"L’EIIL a beaucoup, beaucoup de parents, mais tous renient aujourd’hui leur progéniture"
Essayons de clarifier, si cela est possible, le plan d’Obama pour s’occuper de l’EIIL, ce croquemitaine que l’Amérique a elle-même créé. La semaine dernière, le président a juré qu’il allait affaiblir et abattre l’État islamique, après l’avoir alimenté pendant trois ans en armes et avoir financé les combattants djihadistes, dont l’EIIL, dans l’espoir que ces derniers iraient «affaiblir et finalement abattre » l’État syrien du président Bachar al-Assad.
Résumons : les Américains ont tout fait pour détruire un État, la Syrie, dont le gouvernement n’avait jamais représenté aucun danger pour les USA, et ils se retrouvent aujourd’hui à créer un autre État, le fameux califat, à cheval sur les frontières de l’Irak et de la Syrie, lequel affiche ouvertement son intention de combattre les États-Unis.
Obama nous assure qu’il rassemble une nouvelle coalition désireuse de se joindre à lui pour détruire l’EIIL. Mais il s’avère que chacun des membres de cette coalition a déjà conspiré avec les États-Unis pour donner naissance à l’EIIL – à savoir, la Grande-Bretagne et la France et d’autres États européens, mais aussi la Turquie, l’Arabie Saoudite, la Jordanie, le Koweït, et les Émirats arabes unis… Bref, l’EIIL a beaucoup, beaucoup de parents, qui renient aujourd’hui leur progéniture.
Obama semble vouloir laisser en dehors de sa coalition ce pays si riche en gaz naturel qu’est le Qatar, ce qui n’est pas juste, étant donné que le Qatar s’est comporté en allié loyal des États-Unis et de l’OTAN voilà quelques années, au moment où Obama tentait d’affaiblir et d’abattre un autre État, la Libye, qui elle non plus ne représentait aucun danger pour les USA.
L’émir du Qatar avait alors mis à contribution ses revenus gaziers pour aider Obama, envoyant de l’argent, des armes et des mercenaires afin d’aider les djihadistes libyens que les USA désiraient installer dans le nouveau gouvernement. Une fois le changement de régime survenu en Libye, le Qatar a envoyé des centaines de djihadistes libyens en Syrie, pour renverser le régime d’Assad. En attendant, l’État en Libye n’existe plus, et rien n’a remplacé celui détruit en 2011. Au lieu de cela, le pays est maintenant ravagé par la guerre civile, qui n’est rien d’autre qu’une guerre « par procuration » entre l’Arabie saoudite et ses amis d’une part, et le Qatar d’autre part.

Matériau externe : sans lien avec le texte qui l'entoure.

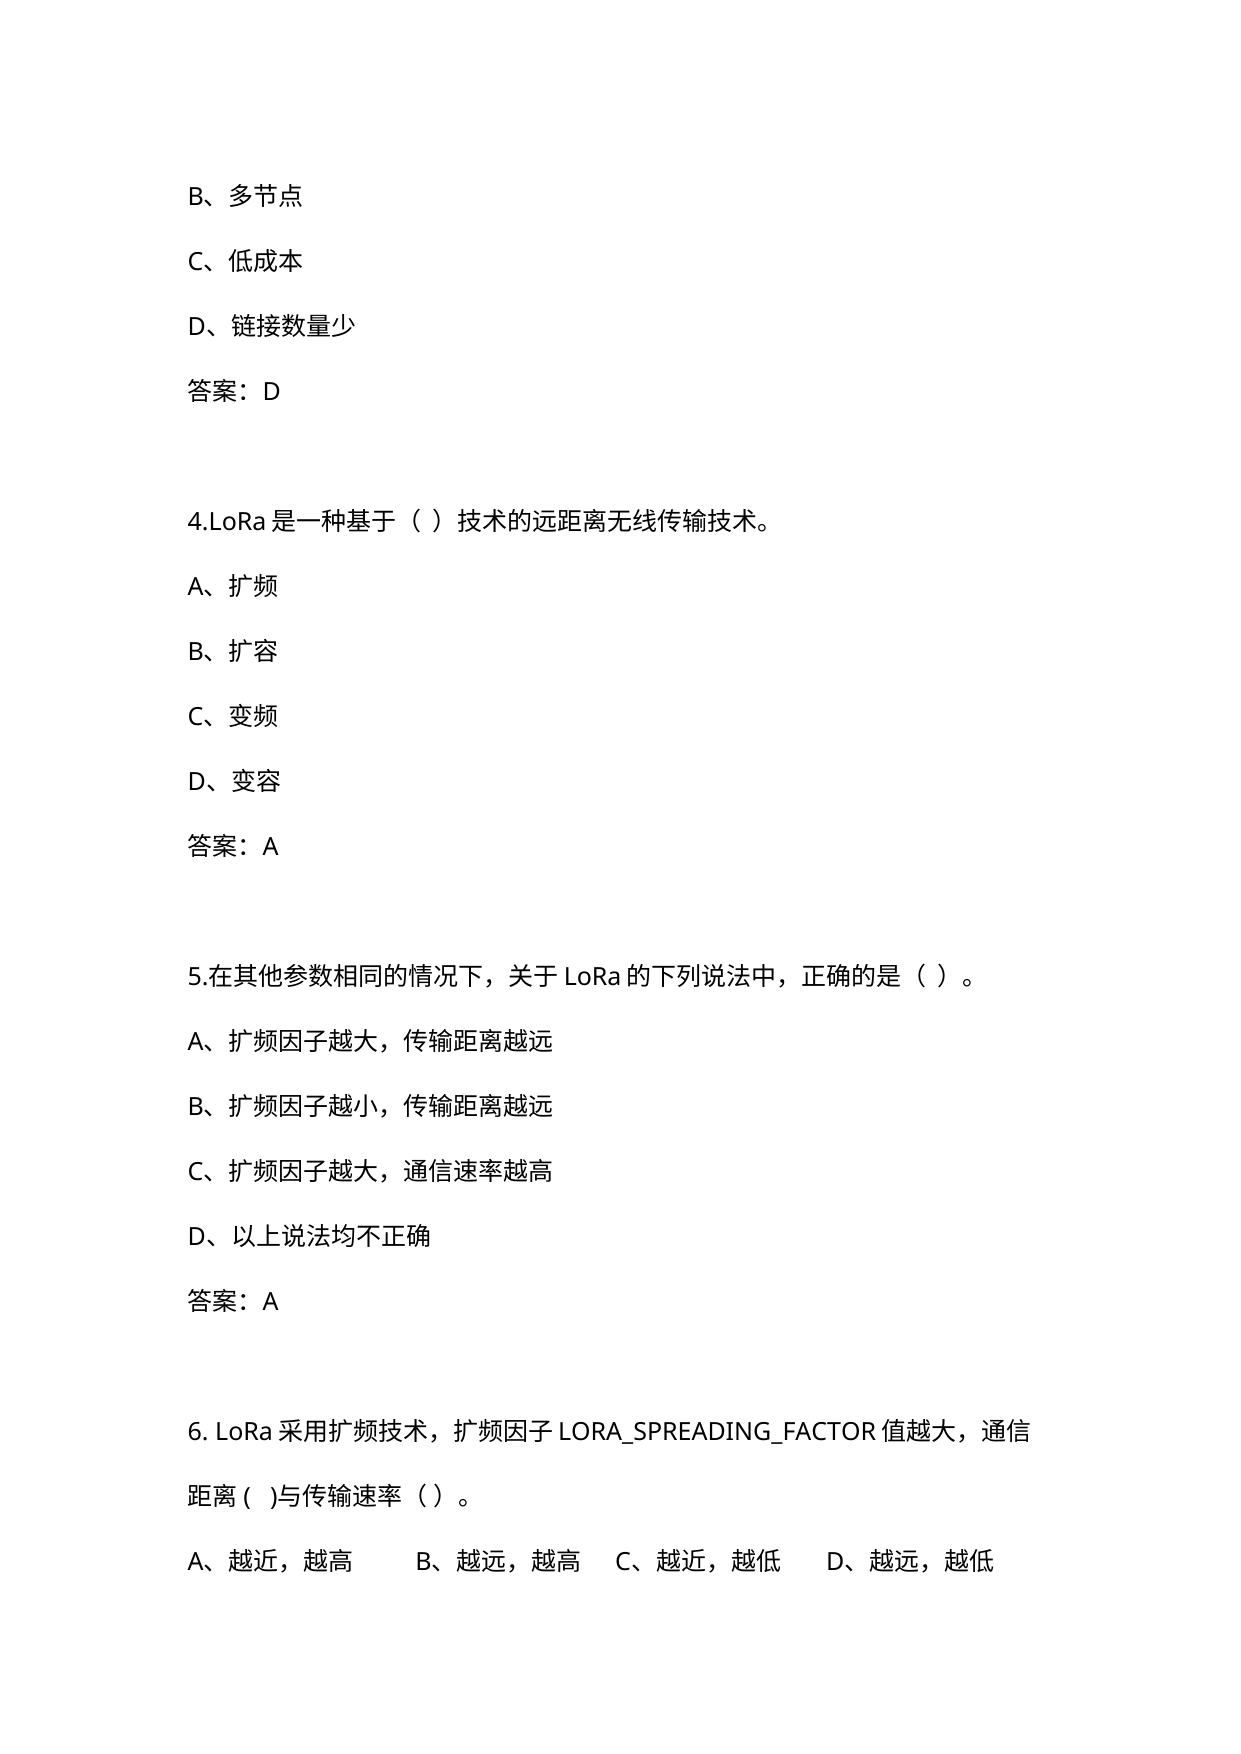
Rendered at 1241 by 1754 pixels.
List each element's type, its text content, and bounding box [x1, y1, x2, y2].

text A、扩频 [187, 552, 1053, 617]
text C、变频 [187, 682, 1053, 747]
list 以上说法均不正确 [187, 1202, 1053, 1267]
text 4.LoRa是一种基于（ ）技术的远距离无线传输技术。 [187, 487, 1053, 552]
text B、多节点 [187, 162, 1053, 227]
text A、越近，越高 B、越远，越高 C、越近，越低 D、越远，越低 [187, 1527, 1053, 1592]
text D、链接数量少 [187, 292, 1053, 357]
text 答案：A [187, 1267, 1053, 1332]
text 6. LoRa采用扩频技术，扩频因子LORA_SPREADING_FACTOR值越大，通信距离 ( )与传输速率（ ）。 [187, 1397, 1053, 1527]
list 扩频因子越小，传输距离越远 [187, 1072, 1053, 1137]
text B、扩容 [187, 617, 1053, 682]
text C、低成本 [187, 227, 1053, 292]
text 5.在其他参数相同的情况下，关于LoRa的下列说法中，正确的是（ ）。 [187, 942, 1053, 1007]
text 答案：D [187, 357, 1053, 422]
list 扩频因子越大，传输距离越远 [187, 1007, 1053, 1072]
text D、变容 [187, 747, 1053, 812]
text 答案：A [187, 812, 1053, 877]
list 扩频因子越大，通信速率越高 [187, 1137, 1053, 1202]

Des guerres au cœur d’autres guerres, au cœur de changements de régime
Il semble en fait que le Qatar se soit rangé du mauvais côté – celui des Frères musulmans – après le changement de régime en Égypte en 2011. La famille royale saoudienne hait profondément les Frères musulmans, car ces derniers prônent le système des élections, et les royautés n’aiment pas les élections. Aussi, les Saoudiens ont provoqué un nouveau changement de régime en Égypte, remettant les militaires au pouvoir, et sont actuellement en guerre « par procuration » avec le Qatar sur le terrain de la Libye. C’est pour cette raison que l’Arabie Saoudite a éjecté le Qatar de la coalition qu’Obama met en place pour combattre l’EIIL (tout cela n’est pas facile à comprendre, n’est-ce pas ?)
La Turquie, qui fait partie de l’OTAN, a été un père merveilleux pour l’EIIL, et a autorisé l’usage de ses longues frontières avec la Syrie et l’Irak aux combattants du califat. En retour, la Turquie a obtenu des tarifs avantageux sur le pétrole extrait des champs contrôlés par l’EIIL en Syrie et en Irak, ce qui par effet de bord, rend la Turquie assez réticente à aller botter les fesses du petit garnement EIIL.

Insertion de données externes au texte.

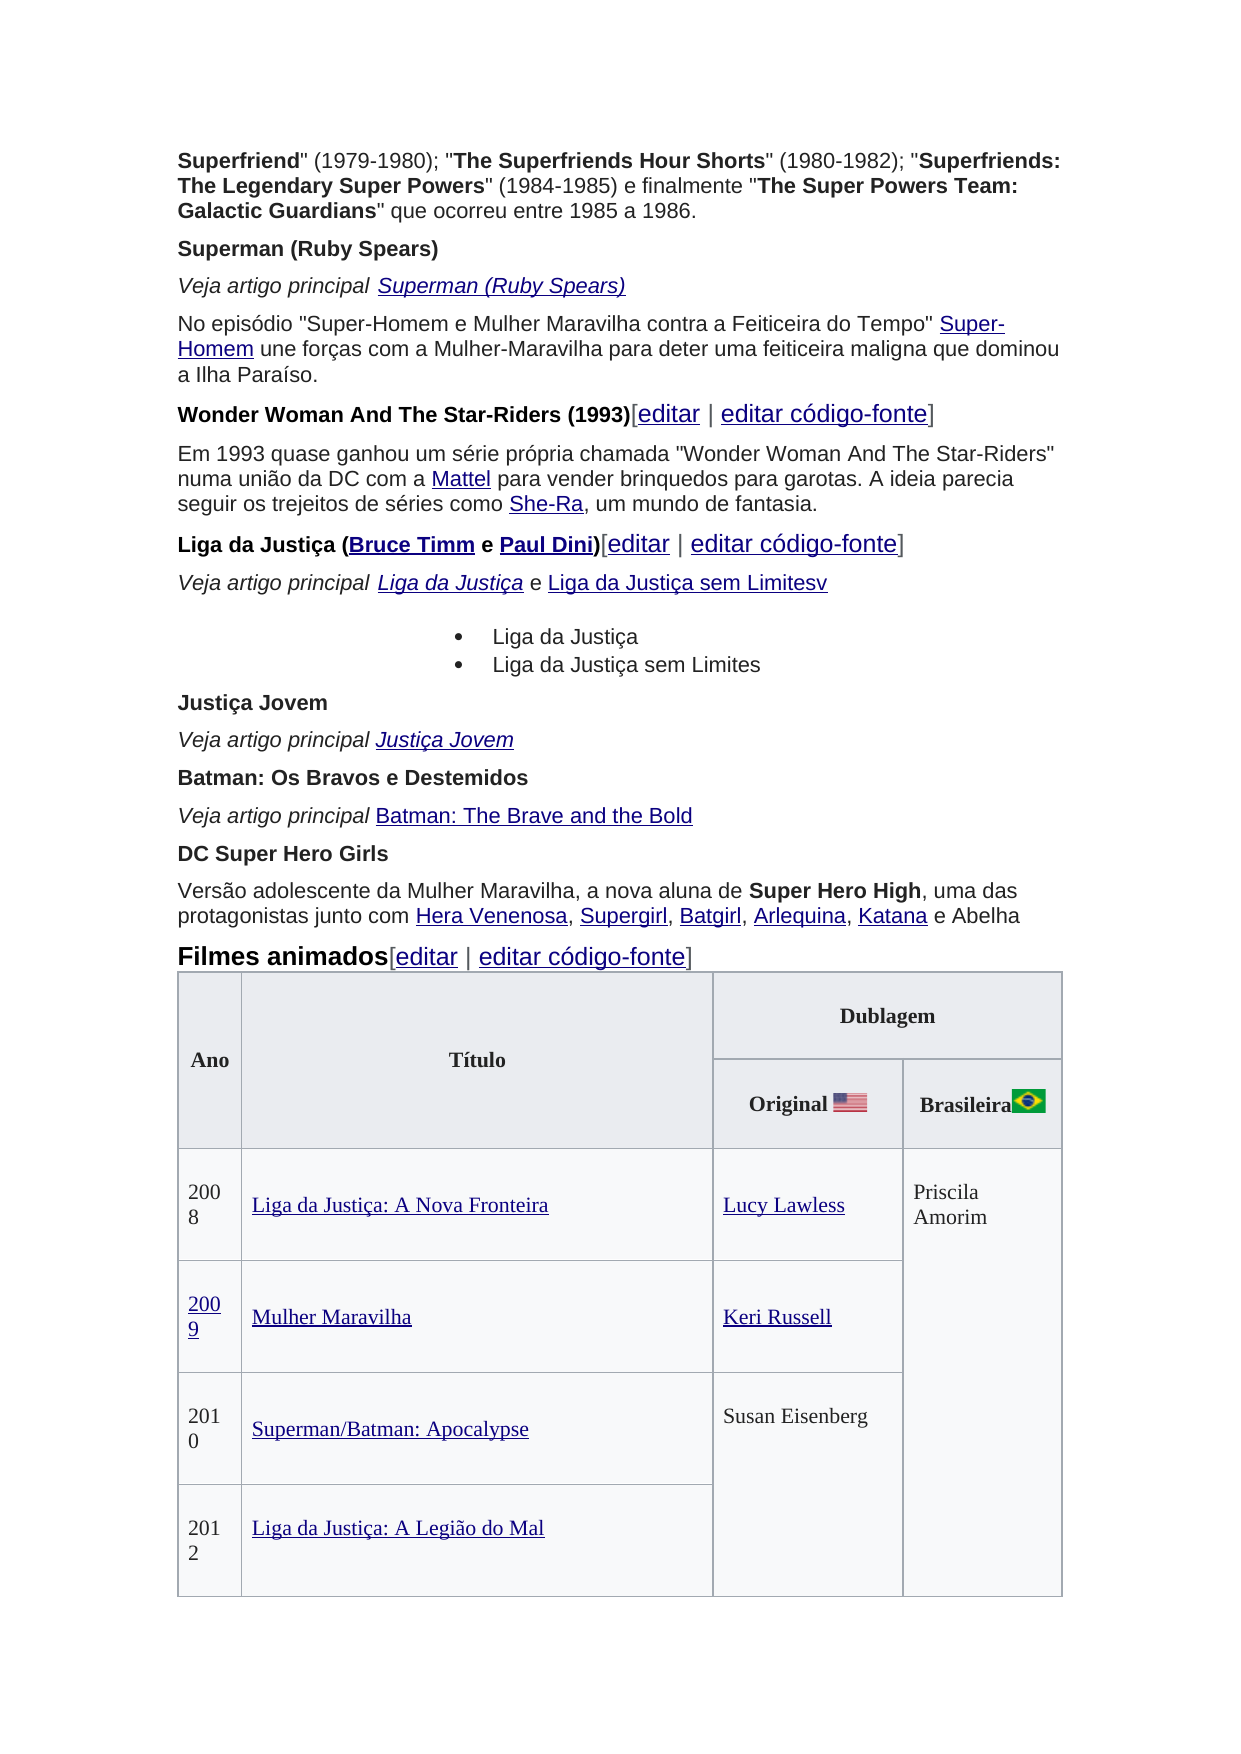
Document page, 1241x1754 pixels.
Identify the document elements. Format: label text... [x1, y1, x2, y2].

Il se pourrait bien qu’Obama doive aller abattre le califat tout seul [mais non, Hollande est arrivé – NdT], ce qui expliquerait pourquoi le plus haut conseiller militaire du président parle d’envoyer des troupes US au sol en Irak et peut-être en Syrie.
Toujours est-il qu’Obama met en place une nouvelle armée de rebelles pour continuer le travail de destruction de l’État syrien – à moins, bien sûr, que ces nouveaux combattants ne prennent l’argent et les armes et ne rejoignent eux aussi les rangs de l’EIIL.